原題:PLAYBACK(直訳:再生)
日本語版:1976年 NHK総合
”ROBERT BROWN "は犯人の義弟アーサー役を演じた俳優で、調べてみるとスタートレックの第1作(TOS)、いわゆる「宇宙大作戦」にも出ているようだ(写真右)。
☆かなり高級なビデオシステムだけど白黒
ラストシーンにも使われているビデオルームには、色々な機材が揃っていて目移りする。そのメインはテープデッキ(レコーダー)とモニターが2セット組み合わされているコンソール。ダビングに対応したものだろう。スイッチ類がかなり多いが何に使われるのか不明だ。
あと、コンソールの右サイドにあるのがパッチパネルのようだ。何かしらの目的で使用されているらしいがよく分からない。モニター、レコーダー、カメラの接続をしているようだが、そんなに切り替える必要があるものだろうか。まあ、入り口の警備員室にもモニターがあるので、そことの接続を変更(通常はカメラだがこの時はレコーダーに切り替えたいわけだから)しているとは思うが。
☆腕時計はデジタルなのにタイマーはアナログ式
犯人は指定の時刻にテープデッキが再生(PLAYBACK)されるようにアナログ式タイマーをセットしたようだが、本当にこれでうまくいくのか疑わしい。このタイマーは単なる電源のON/OFFを行うもので、デッキは電源がONになったからといって再生するとは限らない。ただ、昔の製品はスイッチ類が機械式なので、電源OFFの状態でもPLAYの状態を保持できるので、ひょっとしたらうまくいくかもだが、警備員室のモニターへの接続も同時に切り替えることが出来るのだろうか?上記のパッチパネルに秘密があるのかも知れない。

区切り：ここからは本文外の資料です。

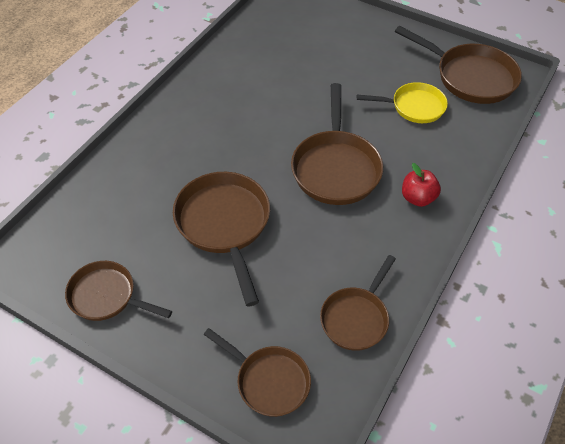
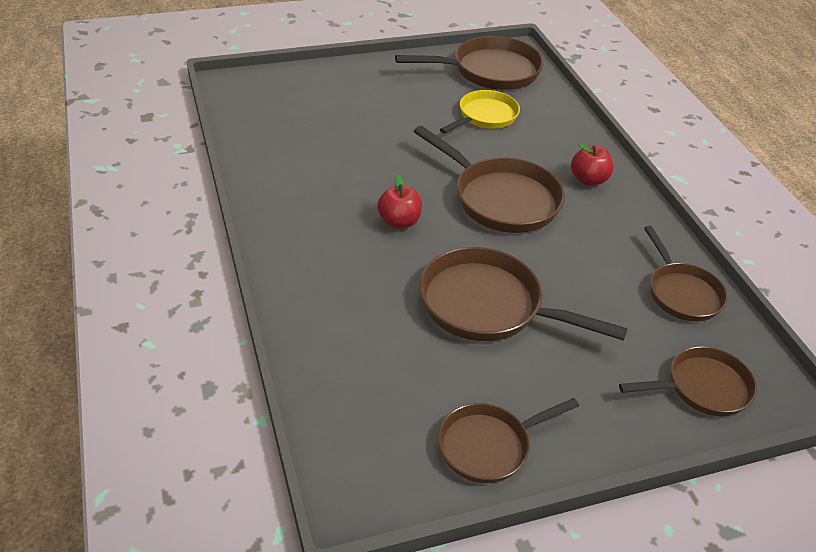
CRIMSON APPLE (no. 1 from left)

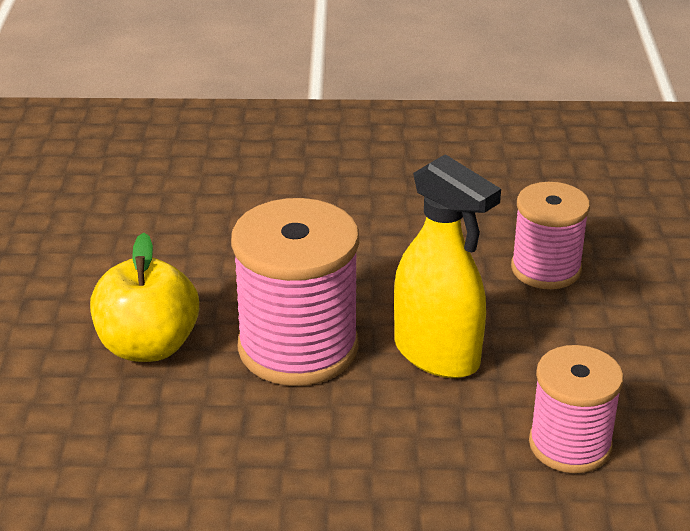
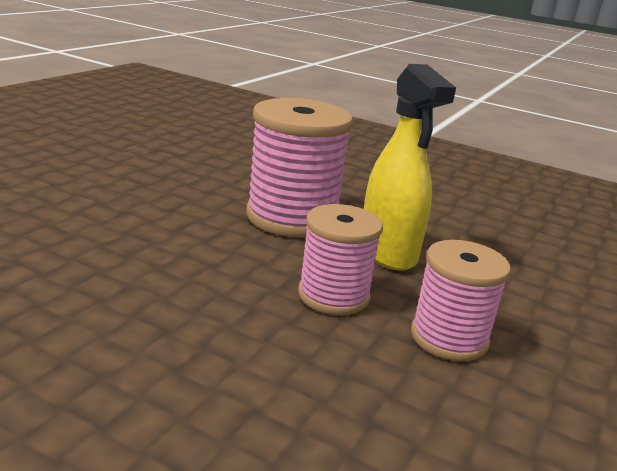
ROSY SPOOL (no. 2 from left); YELLOW APPLE

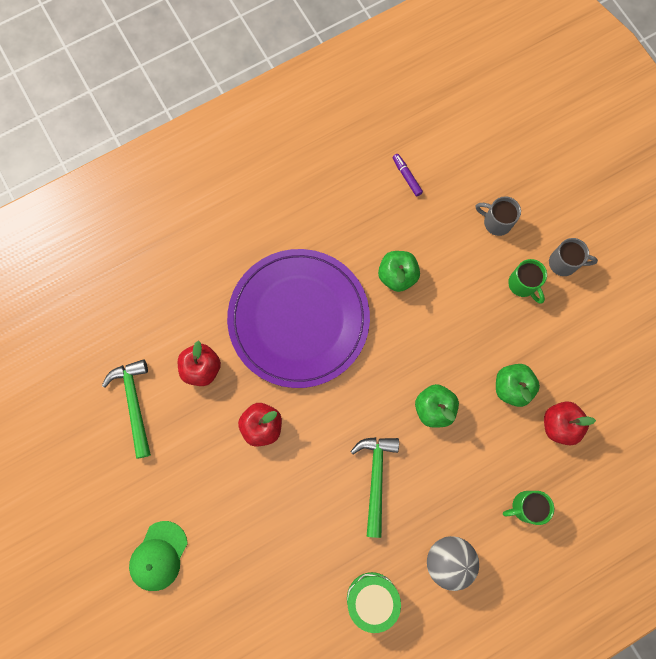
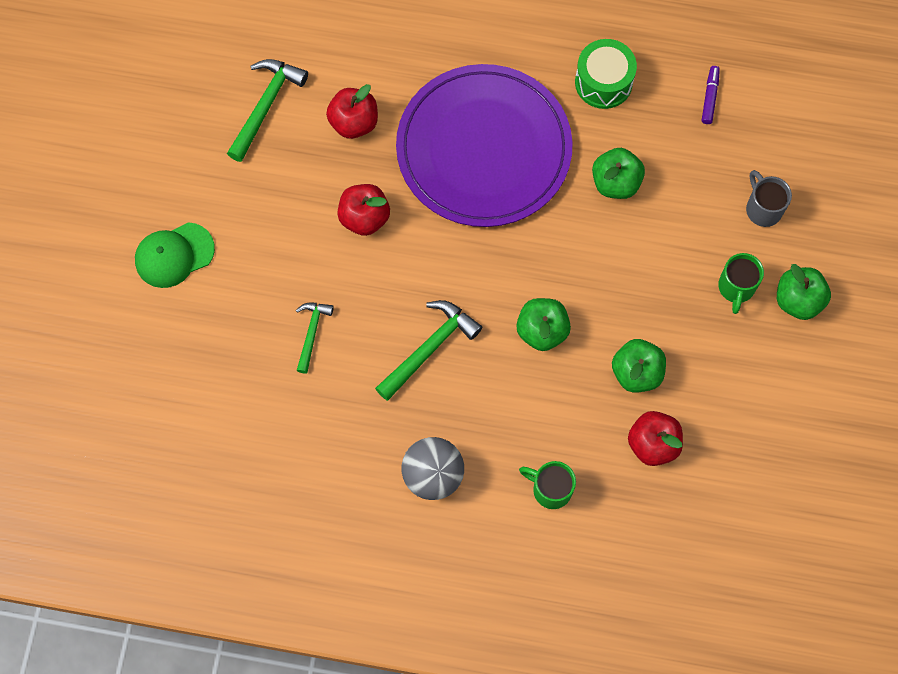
EMERALD CLAW HAMMER (no. 2 from left); EMERALD DRUM; EMERALD APPLE (no. 4 from left)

また、犯人がしているデジタル表示の腕時計がかなり気になる。赤色の7セグメントLEDを使用したシンプルなもので、当時実際に売られていたものだろう。下記はズバリではないが、この手の腕時計としては先駆けでポピュラーな製品。
『激烈』(写真左上) ・・・・・・・・700ドル
『死んだ犬の憂慮?』(写真左下)・・・1200ドル
『駐車場?』(写真右上)・・・・・・・4700ドル
『無題』(写真右下) ・・・・・・・・プライスレス
☆ちょっと無理がある最後のシーン
犯人のアリバイを崩す決定的な証拠として、テープに録画されている映像を拡大し確認する シーンがある。最大に拡大すると、デスク上に置いてある招待状の字まで見えるということだが、疑問点が2つある。
一つはもちろん解像度の問題で、アナログの世界では拡大しても大きくはなるが細かさは変わらないわけで、ブラウン管を虫眼鏡で拡大するようなもの。現在のデジタル技術ならいざ知らず、当時の装置ではどう考えても無理。
もう一つはアングルの問題。カメラは1台で固定されているので、一定のアングルしか映っていないのに、なぜか拡大操作中にアングルが変わっている(下記の左上から右上)。良く見ると椅子の角度も変わっているので、明らかに別の位置から撮影したものである。
また、最後の拡大時にはカメラがズームしたような動きで画像がアップになった。まあ、当時のドラマの演出としては頑張ったほうだとは思うが。